• Instruction a: In the background text on Council Tax, what would the tax authority register at the land registry for each year a household defers the tax?

··· Text under study ···

Background:
Among property taxes in major economies, the UK’s Council Tax is uniquely regressive, individually and regionally. The UK also has the most dysfunctional housing market among large advanced countries because of its restrictive planning regime, the exorbitant privileges accorded to landowners’ rights, the nature of Council Tax and other aspects of taxation. Replacing Council Tax by a Green Land Value Tax would reduce inequality and intergenerational injustice while improving housing affordability and helping the UK meet its climate goals. The green LVT – effectively a split-rate property tax – consists of a charge on the land plus a charge on the building minus a discount depending on its carbon emissions. To protect cash-poor but land-rich households, everyone would have the right to defer the tax. To avoid complex interest charges, the tax authority would register a proportionate claim at the land registry equal to the unpaid tax for each year deferred, settled upon the property’s transfer or sale.

··· Materials provided ···

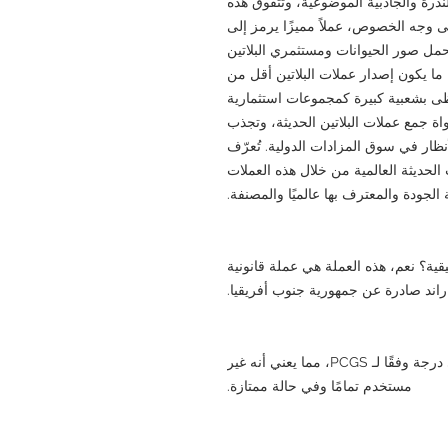
درة والجاذبية الموضوعية، وتتفوق هذه
لى وجه الخصوص، عملاً مميزًا يرمز إلى
حمل صور الحيوانات ومستثمري البلاتين
ا ما يكون إصدار عملات البلاتين أقل من
ظى بشعبية كبيرة كمجموعات استثمارية
واة جمع عملات البلاتين الحديثة، وتجذب
 النادرة من فئة MS70 الأنظار في سوق المزادات الدولية. تُعرّف
فة العملات الحديثة العالمية من خلال هذه العملات
 الجودة والمعترف بها عالميًا والمصنفة.
يقية؟ نعم، هذه العملة هي عملة قانونية
الأسئلة الشائعة: ما هو MS70؟ MS70 هو أعلى درجة وفقًا لـ PCGS، مما يعني أنه غير
مستخدم تمامًا وفي حالة ممتازة.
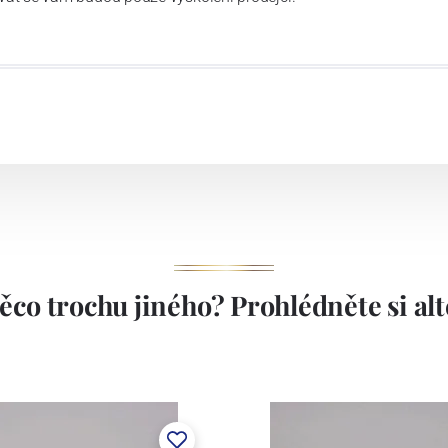
 70. letech minulého století byla továrna přemístěna do
ch se nachází dodnes. Závod je vybaven moderními
akové lití, dvě komorové pece, dvě vtavné pece. Závod
ením, které je schopno aplikovat na bílý střep veškeré
kory, vtavné i naglazurové dekory, malírenské dekory s
í. Závod v Klášterci má kapacitu cca 1.000 tun ročně.
1794.
ěco trochu jiného? Prohlédněte si alte
stem Máderem. Po druhé světové válce se továrna stala
lán. V roce 2009 byla zakoupena společností Thun 1794
ických zařízení. Závod je vybaven zařízením na výrobu
 pecemi a vtavnou dekorační pecí. Závod je schopen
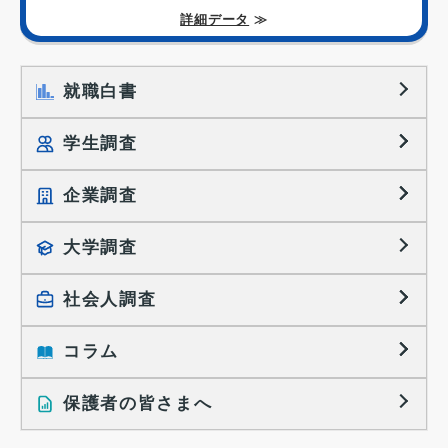
詳細データ
≫
就職白書
学生調査
企業調査
就職プロセス調査
就職活動TOPICS
大学調査
採用に関する調査
大学生の実態調査
採用活動に関するレポート
社会人調査
働きたい組織の特徴
大学生の地域間移動レポート
コラム
就職活動と入社後の就業
就職活動に関するレポート
就業レディネス研究
保護者の皆さまへ
インタビュー記事
調査レポート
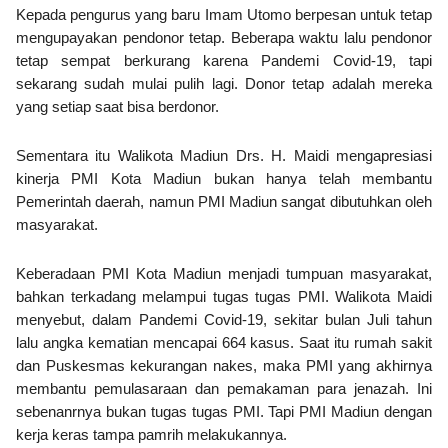
Kepada pengurus yang baru Imam Utomo berpesan untuk tetap
mengupayakan pendonor tetap. Beberapa waktu lalu pendonor
tetap sempat berkurang karena Pandemi Covid-19, tapi
sekarang sudah mulai pulih lagi. Donor tetap adalah mereka
yang setiap saat bisa berdonor.
Sementara itu Walikota Madiun Drs. H. Maidi mengapresiasi
kinerja PMI Kota Madiun bukan hanya telah membantu
Pemerintah daerah, namun PMI Madiun sangat dibutuhkan oleh
masyarakat.
Keberadaan PMI Kota Madiun menjadi tumpuan masyarakat,
bahkan terkadang melampui tugas tugas PMI. Walikota Maidi
menyebut, dalam Pandemi Covid-19, sekitar bulan Juli tahun
lalu angka kematian mencapai 664 kasus. Saat itu rumah sakit
dan Puskesmas kekurangan nakes, maka PMI yang akhirnya
membantu pemulasaraan dan pemakaman para jenazah. Ini
sebenanrnya bukan tugas tugas PMI. Tapi PMI Madiun dengan
kerja keras tampa pamrih melakukannya.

···

• Instruction b: From the rows above, copy out the lines from the line containing "Kepada pengurus yang" to the line containing "yang setiap saat bisa berdonor.", including both of those lines.

• Output a: A proportionate claim equal to the unpaid tax for that year, settled when the property is transferred or sold.

• Output b:
Kepada pengurus yang baru Imam Utomo berpesan untuk tetap
mengupayakan pendonor tetap. Beberapa waktu lalu pendonor
tetap sempat berkurang karena Pandemi Covid-19, tapi
sekarang sudah mulai pulih lagi. Donor tetap adalah mereka
yang setiap saat bisa berdonor.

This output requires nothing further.